Human keypoint data:
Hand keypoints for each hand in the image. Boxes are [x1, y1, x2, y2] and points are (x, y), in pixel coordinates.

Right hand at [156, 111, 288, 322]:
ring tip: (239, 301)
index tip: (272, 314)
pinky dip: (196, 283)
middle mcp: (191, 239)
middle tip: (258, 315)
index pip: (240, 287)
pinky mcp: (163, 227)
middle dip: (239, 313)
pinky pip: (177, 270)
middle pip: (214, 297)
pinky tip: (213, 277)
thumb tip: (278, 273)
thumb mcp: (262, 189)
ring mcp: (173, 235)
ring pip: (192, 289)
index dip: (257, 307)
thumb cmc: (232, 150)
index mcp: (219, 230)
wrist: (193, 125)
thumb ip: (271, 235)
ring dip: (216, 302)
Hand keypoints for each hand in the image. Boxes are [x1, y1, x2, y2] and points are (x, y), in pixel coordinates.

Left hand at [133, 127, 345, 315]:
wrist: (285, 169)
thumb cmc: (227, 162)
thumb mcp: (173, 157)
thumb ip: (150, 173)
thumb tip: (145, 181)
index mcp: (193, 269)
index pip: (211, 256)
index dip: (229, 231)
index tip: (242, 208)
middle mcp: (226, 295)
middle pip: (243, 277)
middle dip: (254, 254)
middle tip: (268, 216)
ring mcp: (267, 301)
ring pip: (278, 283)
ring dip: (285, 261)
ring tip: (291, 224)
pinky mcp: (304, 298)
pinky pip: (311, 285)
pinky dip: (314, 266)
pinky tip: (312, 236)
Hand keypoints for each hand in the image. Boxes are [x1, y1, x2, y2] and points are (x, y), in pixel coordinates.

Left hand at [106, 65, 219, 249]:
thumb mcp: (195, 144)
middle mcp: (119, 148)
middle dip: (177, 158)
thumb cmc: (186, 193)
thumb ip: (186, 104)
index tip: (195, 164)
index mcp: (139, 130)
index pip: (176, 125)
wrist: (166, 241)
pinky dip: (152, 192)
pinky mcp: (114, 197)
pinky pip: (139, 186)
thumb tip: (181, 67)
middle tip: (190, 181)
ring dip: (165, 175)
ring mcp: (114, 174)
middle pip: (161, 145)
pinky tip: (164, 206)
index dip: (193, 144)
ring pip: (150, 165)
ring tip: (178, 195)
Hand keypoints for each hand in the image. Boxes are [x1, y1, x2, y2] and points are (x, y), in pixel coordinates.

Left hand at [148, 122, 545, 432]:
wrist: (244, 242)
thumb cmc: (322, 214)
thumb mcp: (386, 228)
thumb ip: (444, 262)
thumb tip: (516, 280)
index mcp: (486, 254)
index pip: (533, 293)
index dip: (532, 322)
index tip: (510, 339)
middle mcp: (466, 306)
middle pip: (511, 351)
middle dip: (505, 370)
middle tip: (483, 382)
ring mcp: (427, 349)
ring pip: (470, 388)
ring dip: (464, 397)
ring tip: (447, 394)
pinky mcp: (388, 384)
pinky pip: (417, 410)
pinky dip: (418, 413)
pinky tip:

What to do: Nothing may be dropped or altered; repeat every record in full.

Solution below:
Hand keypoints for each hand in the image. Boxes are [x1, y1, x2, y2] and points are (x, y), in pixel coordinates.

Right hand at [156, 111, 288, 322]:
ring tip: (239, 301)
index tip: (272, 314)
pinky dip: (196, 283)
middle mcp: (191, 239)
middle tip: (258, 315)
index pip: (240, 287)
pinky mcp: (163, 227)
middle dip: (239, 313)
pinky pip: (177, 270)
middle pip: (214, 297)
pinky tip: (213, 277)
thumb tip: (278, 273)
thumb mcp: (262, 189)
ring mcp: (173, 235)
ring pip: (192, 289)
index dip: (257, 307)
thumb cmc: (232, 150)
index mcp: (219, 230)
wrist: (193, 125)
thumb ip: (271, 235)
ring dip: (216, 302)
Hand keypoints for each hand in the image. Boxes are [x1, y1, x2, y2] and points are (x, y), in pixel coordinates.

Left hand at [133, 127, 345, 315]:
wrist: (285, 169)
thumb cmc: (227, 162)
thumb mcp: (173, 157)
thumb ip: (150, 173)
thumb tip: (145, 181)
index mcp: (193, 269)
index pip: (211, 256)
index dip: (229, 231)
index tip: (242, 208)
middle mcp: (226, 295)
middle pip: (243, 277)
middle dip: (254, 254)
middle tip: (268, 216)
ring mcp: (267, 301)
ring pip: (278, 283)
ring dip: (285, 261)
ring tip: (291, 224)
pinky mcp: (304, 298)
pinky pip: (311, 285)
pinky dip: (314, 266)
pinky tip: (312, 236)
Hand keypoints for each hand in the image. Boxes are [x1, y1, x2, y2] and points are (x, y), in pixel coordinates.

Left hand at [106, 65, 219, 249]:
thumb mcp: (195, 144)
middle mcp: (119, 148)
middle dip: (177, 158)
thumb cmc: (186, 193)
thumb ip: (186, 104)
index tip: (195, 164)
index mcp: (139, 130)
index pip: (176, 125)
wrist: (166, 241)
pinky dip: (152, 192)
pinky mcp: (114, 197)
pinky pip: (139, 186)
thumb tip: (181, 67)
middle tip: (190, 181)
ring dip: (165, 175)
ring mcp: (114, 174)
middle pip: (161, 145)
pinky tip: (164, 206)
index dip: (193, 144)
ring pip: (150, 165)
ring tip: (178, 195)
Hand keypoints for each hand in the image. Boxes are [x1, y1, x2, y2] and points are (x, y), in pixel coordinates.

Left hand at [148, 122, 545, 432]:
wrist: (244, 242)
thumb cmc: (322, 214)
thumb mcp: (386, 228)
thumb ip: (444, 262)
thumb tip: (516, 280)
index mcp: (486, 254)
index pip: (533, 293)
index dip: (532, 322)
index tip: (510, 339)
middle mcp: (466, 306)
middle pip: (511, 351)
middle dip: (505, 370)
middle tip: (483, 382)
ring mcp: (427, 349)
ring pip: (470, 388)
ring dip: (464, 397)
ring tip: (447, 394)
pinky mcp: (388, 384)
pinky pip: (417, 410)
pinky dip: (418, 413)
pinky tip:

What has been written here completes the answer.